The flexibility sounds attractive. It also assumes employees can navigate increasingly complex choices. Workers who are financially literate or comfortable engaging with HR systems may benefit disproportionately, whilst others risk remaining underinsured or under-supported despite having broader options available.
Flexible benefits sound progressive. In practice, they often shift decision-making complexity onto employees least equipped to navigate it, widening rather than narrowing benefit gaps.
Psychological safety as infrastructure
Amazon increasingly frames well-being around three ideas: awareness, accessibility, and normalisation.
The first ensures employees know what exists. The second makes support easier to access. The third may be the hardest: creating an environment where employees feel comfortable using it.
This is where managers become critical. Chakraborty says the company invests in sensitising managers to respond empathetically and direct employees towards support systems appropriately.
Research consistently shows that manager behaviour predicts whether employees use available support more reliably than programme design or communication quality. A single dismissive response from a manager can render even the most comprehensive support system irrelevant.
Whether that consistency exists across a large organisation is more difficult to assess. Culture rarely operates uniformly at scale.
Listening as operating model
Underlying many of Amazon’s initiatives is Connections, a continuous employee-feedback mechanism designed to capture shifting needs and experiences.

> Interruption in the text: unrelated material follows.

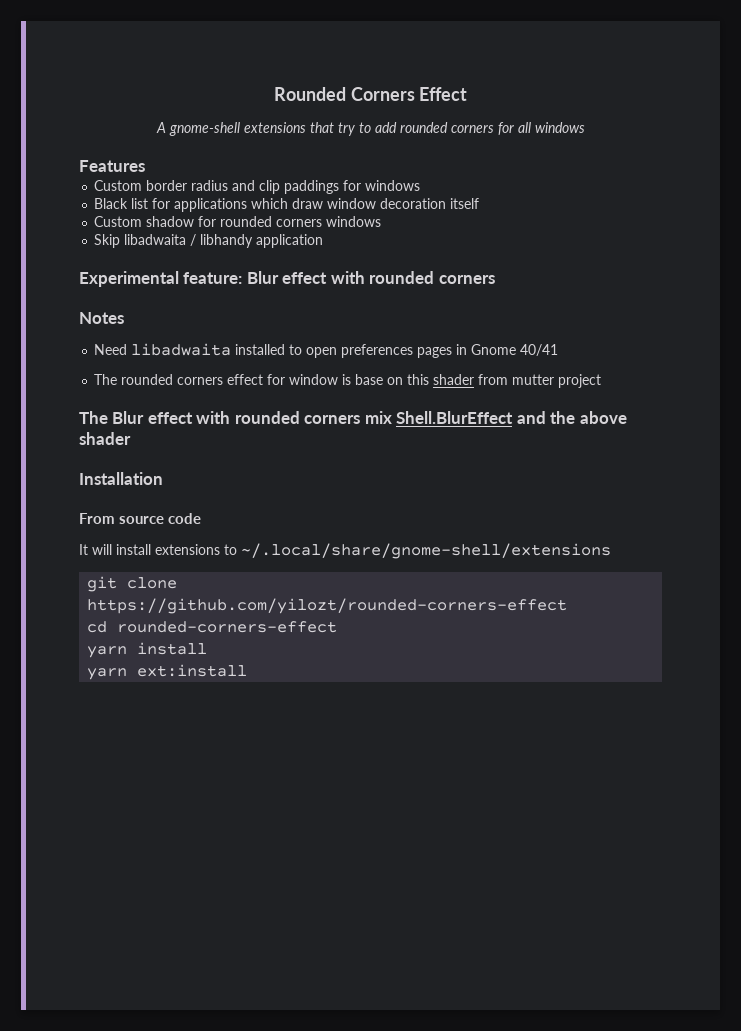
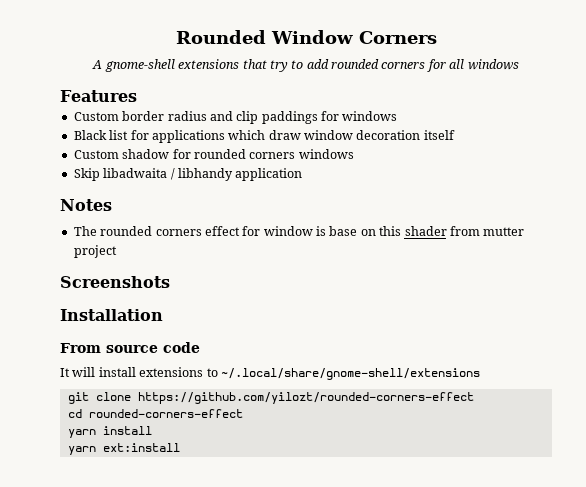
(346, 94) none -> [270,30,353,44] Window
[419,87,468,101] Effect -> (437, 37) none
[79,271,495,287] [79,312,124,324] [94,343,559,358] Experimental feature: Blur effect with rounded corners // Notes // Need libadwaita installed to open preferences pages in Gnome 40/41 -> [60,199,112,211] Notes
[79,411,627,424] [79,432,131,445] The Blur effect with rounded corners mix Shell.BlurEffect and the above shader -> [60,276,170,288] Screenshots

The company frames well-being less as a fixed programme and more as an evolving operating system. Employees’ expectations change. Family structures change. Financial pressures change. Benefits designed for one workforce generation may not suit the next.

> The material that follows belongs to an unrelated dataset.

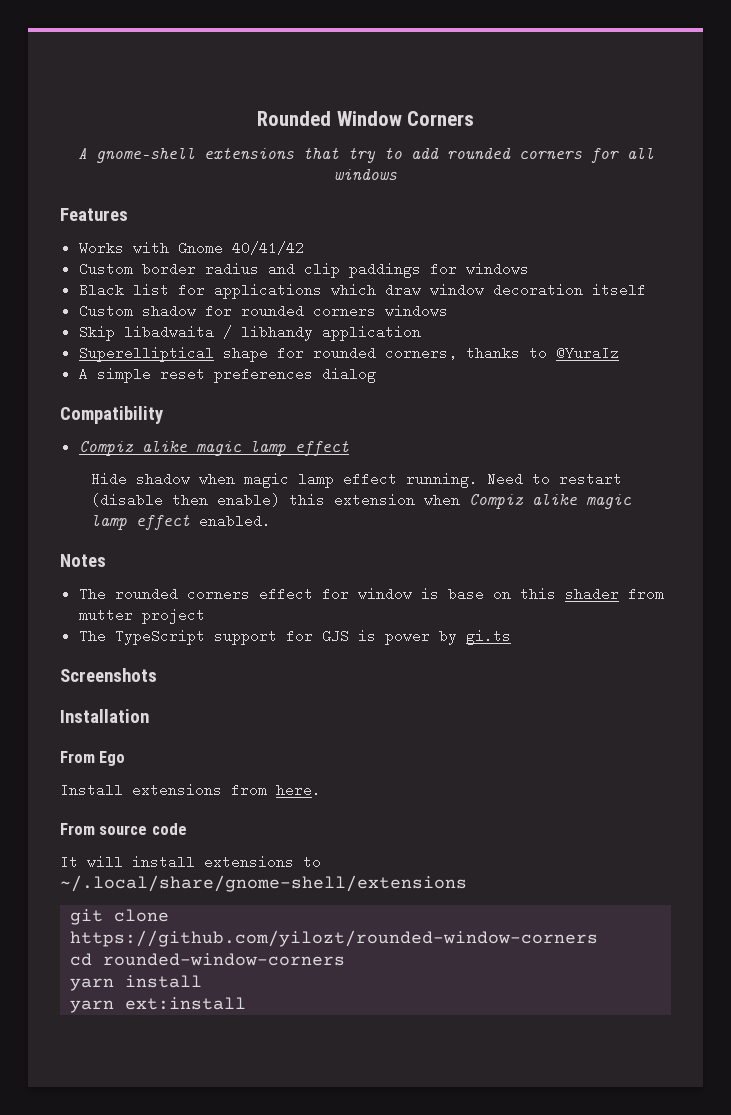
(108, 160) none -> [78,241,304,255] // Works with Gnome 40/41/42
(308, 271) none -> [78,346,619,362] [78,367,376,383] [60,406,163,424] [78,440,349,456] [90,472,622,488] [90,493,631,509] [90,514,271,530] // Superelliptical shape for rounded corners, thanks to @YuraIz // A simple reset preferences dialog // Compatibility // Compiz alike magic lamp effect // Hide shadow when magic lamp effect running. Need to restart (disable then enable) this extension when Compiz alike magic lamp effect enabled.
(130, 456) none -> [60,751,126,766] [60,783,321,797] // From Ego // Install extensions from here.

The more important question is whether listening mechanisms actually alter decisions. Collecting employee sentiment is relatively easy. Demonstrating that feedback changes policies is harder.
The broader shift
Amazon India’s approach reflects a broader shift in corporate thinking: employees are increasingly treated less as workers and more as ecosystems of financial, emotional, and family responsibilities.
The model is ambitious. It is also expensive, administratively complex, and easier for large technology firms than for most employers.
Still, the underlying logic is difficult to dismiss. If work increasingly absorbs emotional and cognitive bandwidth, employers may find that supporting employees alone is no longer sufficient. The pressures shaping performance often originate outside the workplace altogether.
Whether such expansive benefit models become mainstream corporate practice or remain concentrated among well-capitalised firms will become clearer when economic conditions tighten and benefit budgets come under greater scrutiny.